I’ve read in a few places recently that the rest of the world think that the great British dish of beans on toast is a bit odd. This is bull shit. Beans on toast is one of the greatest meals of all time.

It serves as breakfast, lunch and dinner. It can even be a light snack for those of us with a heartier appetite. You can have it just as it is; piping hot beans and toast slathered in butter and gooey from the bean juice. Or you can pimp them up with melted cheese, fried eggs, hot sauce, sausages…. 
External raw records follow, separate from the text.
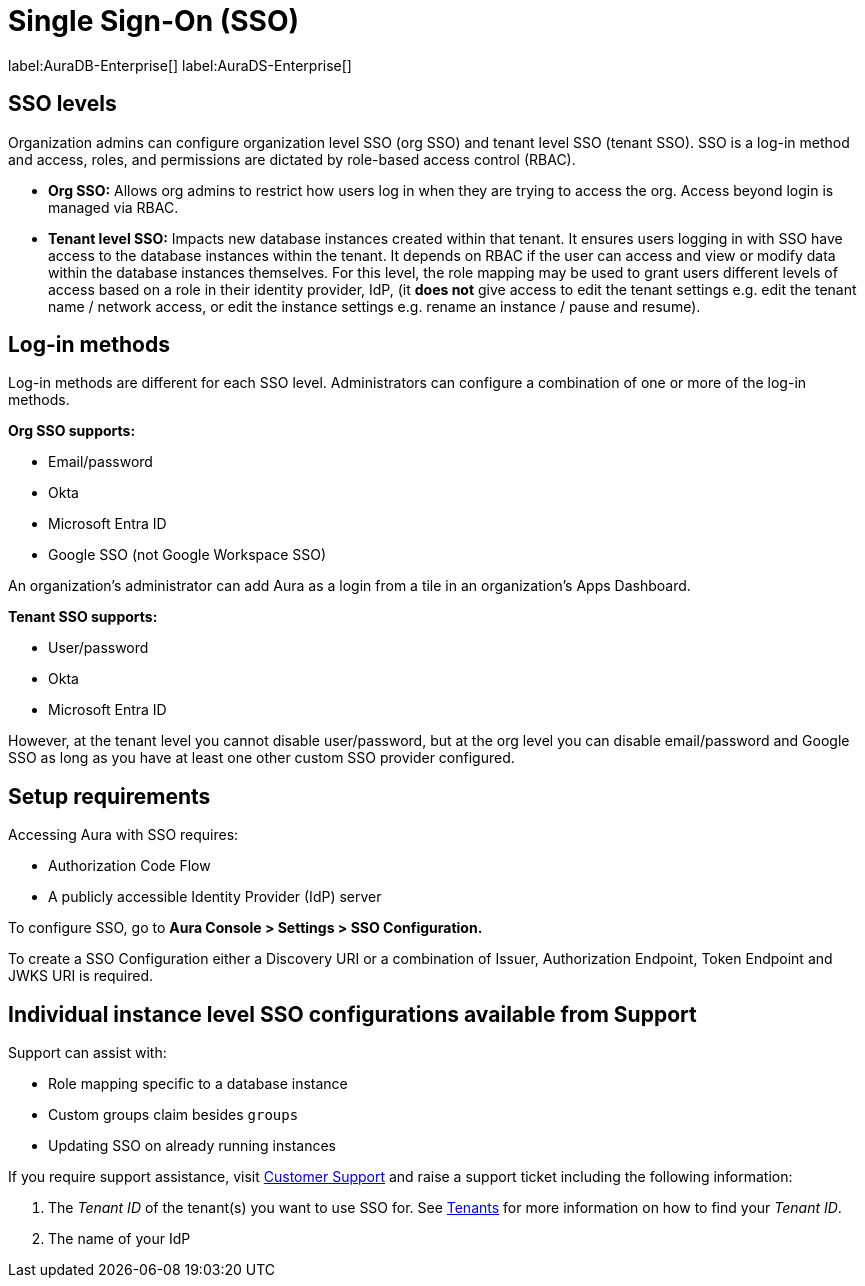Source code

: [[aura-reference-security]]
= Single Sign-On (SSO)
:description: SSO allows you to log in to the Aura Console using their company IdP credentials.

label:AuraDB-Enterprise[]
label:AuraDS-Enterprise[]

== SSO levels

Organization admins can configure organization level SSO (org SSO) and tenant level SSO (tenant SSO). 
SSO is a log-in method and access, roles, and permissions are dictated by role-based access control (RBAC).

* *Org SSO:* Allows org admins to restrict how users log in when they are trying to access the org. 
Access beyond login is managed via RBAC.


* *Tenant level SSO:*  Impacts new database instances created within that tenant. 
It ensures users logging in with SSO have access to the database instances within the tenant. 
It depends on RBAC if the user can access and view or modify data within the database instances themselves. 
For this level, the role mapping may be used to grant users different levels of access based on a role in their identity provider, IdP, (it *does not* give access to edit the tenant settings e.g. edit the tenant name / network access, or edit the instance settings e.g. rename an instance / pause and resume).

== Log-in methods

Log-in methods are different for each SSO level.
Administrators can configure a combination of one or more of the log-in methods.

*Org SSO supports:*

* Email/password
* Okta
* Microsoft Entra ID
* Google SSO (not Google Workspace SSO)

An organization's administrator can add Aura as a login from a tile in an organization's Apps Dashboard.

*Tenant SSO supports:*

* User/password
* Okta
* Microsoft Entra ID

However, at the tenant level you cannot disable user/password, but at the org level you can disable email/password and Google SSO as long as you have at least one other custom SSO provider configured.

== Setup requirements

Accessing Aura with SSO requires:
 
* Authorization Code Flow
* A publicly accessible Identity Provider (IdP) server

To configure SSO, go to *Aura Console > Settings > SSO Configuration.*

To create a SSO Configuration either a Discovery URI or a combination of Issuer, Authorization Endpoint, Token Endpoint and JWKS URI is required.

== Individual instance level SSO configurations available from Support

Support can assist with:

* Role mapping specific to a database instance
* Custom groups claim besides `groups`
* Updating SSO on already running instances

If you require support assistance, visit link:https://support.neo4j.com/[Customer Support] and raise a support ticket including the following information:

. The _Tenant ID_ of the tenant(s) you want to use SSO for. 
See xref:platform/user-management.adoc#_tenants[Tenants] for more information on how to find your __Tenant ID__.
. The name of your IdP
The only problem with beans on toast is….the beans. Tinned baked beans are fine if you’re heading out camping in the arse end of nowhere, or you’re stock piling for the end of the world as we know it. But if you have the time and the facilities, I urge you to make your own. 

Traditional baked beans are a lengthy process. They are a 10 hour labour of love, not including soaking time for the dried pulses. It’s 100% worth doing if you want to spend a day lovingly babysitting a crock pot of delicious, sweet beans. Look up a recipe for Boston Baked Beans and go buy some molasses.

If you are a normal person with a full time job and an actual life outside of the kitchen, I suspect you won’t be doing this any time soon. So here is my recipe for quick beans:


  • 250g smoky bacon lardons
  • 1 onion, finely chopped
  • 2 celery sticks, finely chopped
  • 1/2 tsp mustard seeds
  • 1/2 tsp cumin seeds
  • 1/2 tsp smoked paprika
  • 2 cans of Haricot or Cannelini Beans
  • 1 500g carton of Passatta
  • 2 tbsp sugar


  1. Dry roast the cumin and mustard seeds, grind finely and add to the paprika. Set aside.
  2. Heat a large, heavy saucepan. Add a drop of oil, then add the bacon. Fry until crisp.
  3. Add the celery and onion to the bacon. Cook on a medium heat, stirring gently until the onions are translucent.
  4. Put all the spices in the pan, stir well, then add the drained beans and the passatta.
  5. Re-fill the passatta carton with water, swirl it around and add to the pan.
  6. Throw in a pinch of salt and the sugar and mix the whole lot well.
  7. Bring the beans to a steady boil, reduce to a simmer and put the lid on.
  8. Leave the beans to simmer for 45 minutes to one hour. You will need to give them a gentle stir every now and then. Top up the water if it starts to look a little dry.
  9. The beans are done when the sauce has reduced and the beans are beginning to break down. Season to taste.
  10. Serve with freshly toasted sourdough and plenty of butter. 


  • If you are making these beans to eat at a later date, cool as quickly as you can, place in an air tight container and store in the fridge for up to 3 days. Ensure they are piping hot when you reheat them.
  • If you are vegetarian or vegan, simply skip the bacon. These beans are packed full of protein as they are so it doesn’t really bring much to the party, I just really like bacon.
  • If you can get it, I recommend adding a dash of liquid smoke just before you serve this.

Fussiness Factor: Lola really like the sweetness of these beans. The onion and celery break down into the sauce and become invisible. If your fussy kids like this, it’s a good thing to have in the fridge to add vegetables and vitamins to whatever beige food they have requested for dinner.